Breaking this header bundle *should* be a bug though: tools will rely
on it. It's not critical interface in the same way that, say, open(2)
is, but the interface stability guarantee should nevertheless be
stronger than what debugfs provides.

> > > > We had close to 2-3 months of discussions now with various folks up until v5.
> > > > I am about to post v6 which is in line with Masahiro Yamada's expecations. In
> > > > that I will be dropping module building artifacts due to his module building
> > > > concerns and only include the headers.
> > >
> > > I've found some of the old discussion and read up on it. I think it
> > > was pretty quick at dismissing ideas for more robust implementations
> > > ("it needs squashfs-tools"), and had some narrow viewpoints (exporting
> > > a tarball is the least amount of kernel change, while adding
> > > complexity at the system/usage side).
> >
> > Honestly, that's kind of unfair to be quoting just a few points like
> > that. If I remember there were 100s of emails and many good view
> > points were brought up by many people. We have done the diligence in
> > the discussions of this over a period of time.
>
> That wasn't captured with the patch submission, and having people go
> find 100s of emails to figure out why your seemingly lacking solution
> is the best one available is not how you motivate getting your code
> into the kernel.
>
> > > I'd also like to clarify: I'm not opposed to the general idea of
> > > providing the needed headers with the kernel somehow. I just think
> > > it's worth spending effort making sure an interface for it that we'll
> > > need to live with forever is appropriately thought through and not
> > > rushed in, especially since we're likely to get substantial
> > > infrastructure on top of it quickly (eBPF and friends in particular).
> >
> > We have spent the time :) This seems like the best solution of all.
>
> That should be documented.
>
> > Greg KH and other maintainers are also supportive of it as can be seen
> > in other threads.
>
> I've found support for the desire to provide headers.

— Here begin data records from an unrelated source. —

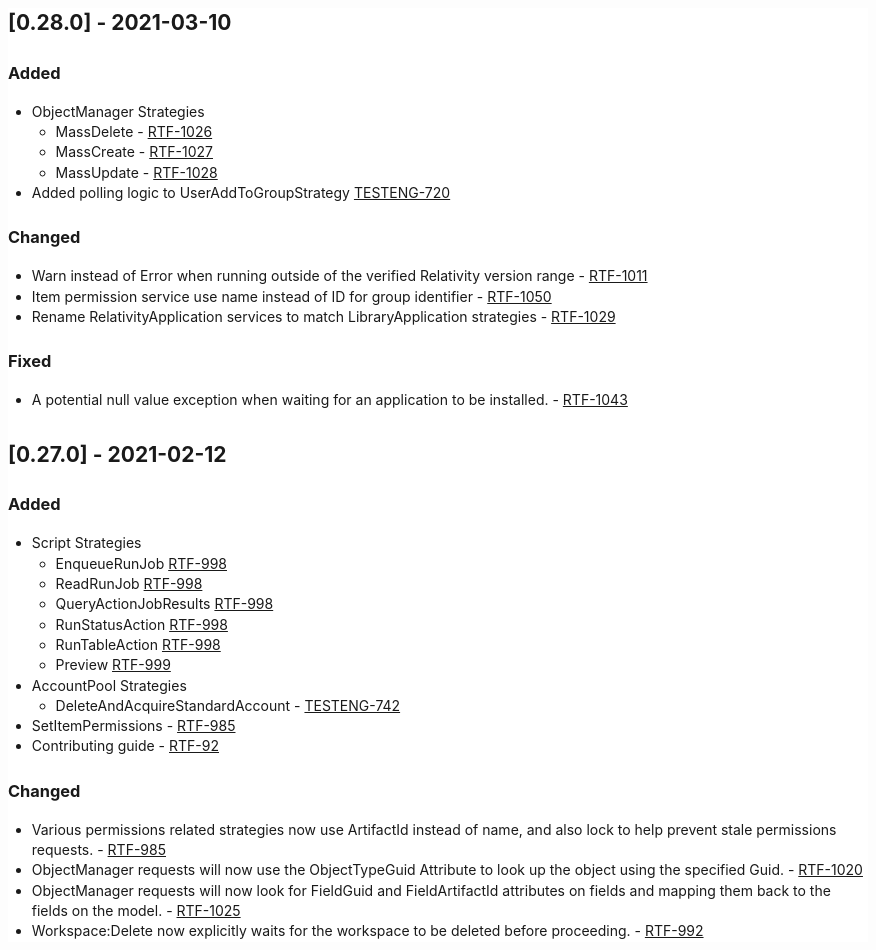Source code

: ## [0.28.0] - 2021-03-10

### Added

- ObjectManager Strategies
  - MassDelete - [RTF-1026](https://jira.kcura.com/browse/RTF-1026)
  - MassCreate - [RTF-1027](https://jira.kcura.com/browse/RTF-1027)
  - MassUpdate - [RTF-1028](https://jira.kcura.com/browse/RTF-1028)
- Added polling logic to UserAddToGroupStrategy  [TESTENG-720](https://jira.kcura.com/browse/TESTENG-720)

### Changed

- Warn instead of Error when running outside of the verified Relativity version range - [RTF-1011](https://jira.kcura.com/browse/RTF-1011)
- Item permission service use name instead of ID for group identifier - [RTF-1050](https://jira.kcura.com/browse/RTF-1050)
- Rename RelativityApplication services to match LibraryApplication strategies - [RTF-1029](https://jira.kcura.com/browse/RTF-1029)

### Fixed

- A potential null value exception when waiting for an application to be installed. - [RTF-1043](https://jira.kcura.com/browse/RTF-1043)

## [0.27.0] - 2021-02-12

### Added

- Script Strategies
  - EnqueueRunJob [RTF-998](https://jira.kcura.com/browse/RTF-998)
  - ReadRunJob [RTF-998](https://jira.kcura.com/browse/RTF-998)
  - QueryActionJobResults [RTF-998](https://jira.kcura.com/browse/RTF-998)
  - RunStatusAction [RTF-998](https://jira.kcura.com/browse/RTF-998)
  - RunTableAction [RTF-998](https://jira.kcura.com/browse/RTF-998)
  - Preview [RTF-999](https://jira.kcura.com/browse/RTF-999)
- AccountPool Strategies
  - DeleteAndAcquireStandardAccount - [TESTENG-742](https://jira.kcura.com/browse/TESTENG-742)
- SetItemPermissions - [RTF-985](https://jira.kcura.com/browse/RTF-985)
- Contributing guide - [RTF-92](https://jira.kcura.com/browse/RTF-92)

### Changed

- Various permissions related strategies now use ArtifactId instead of name, and also lock to help prevent stale permissions requests. - [RTF-985](https://jira.kcura.com/browse/RTF-985)
- ObjectManager requests will now use the ObjectTypeGuid Attribute to look up the object using the specified Guid. - [RTF-1020](https://jira.kcura.com/browse/RTF-1020)
- ObjectManager requests will now look for FieldGuid and FieldArtifactId attributes on fields and mapping them back to the fields on the model. - [RTF-1025](https://jira.kcura.com/browse/RTF-1025)
- Workspace:Delete now explicitly waits for the workspace to be deleted before proceeding. - [RTF-992](https://jira.kcura.com/browse/RTF-992)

If there's so
> much support for this solution, the number of Acks to the patch should
> have been higher.
>
> > We can consider an alternate proposal if it is
> > better, but I don't see any better one proposed at the moment.
>
> Really?

Joel's proposal is the simplest approach that solves the problem we're
trying to solve. The model you're proposing adds a lot of complexity,
and I'm not convinced that the complexity buys us anything.

> > - squashfs-tools requirement on the build really sucks
>
> Nah, this is a minor detail.

tar is ubiquitous. The squashfs tool isn't. Treating both dependencies
the same way is a false equivalence.

> > - cpio uncompressed to memory equally sucks because it consumes all
> > the memory uncompressed instead of reclaimable pages
>
> Only while mounted.
>
> > - decompressing into tmpfs will suck for Android because we don't use
> > disk-based swap and we run into the same cpio issue above. We use ZRAM
> > for compressed swap.
>
> See comments above about high water marks for memory consumption
> likely not moving much.
>
> > - debugfs is a non-option for Android
>
> Not my problem.

It's important to make interfaces that work for everyone. Robust eBPF
use should be possible without debugfs.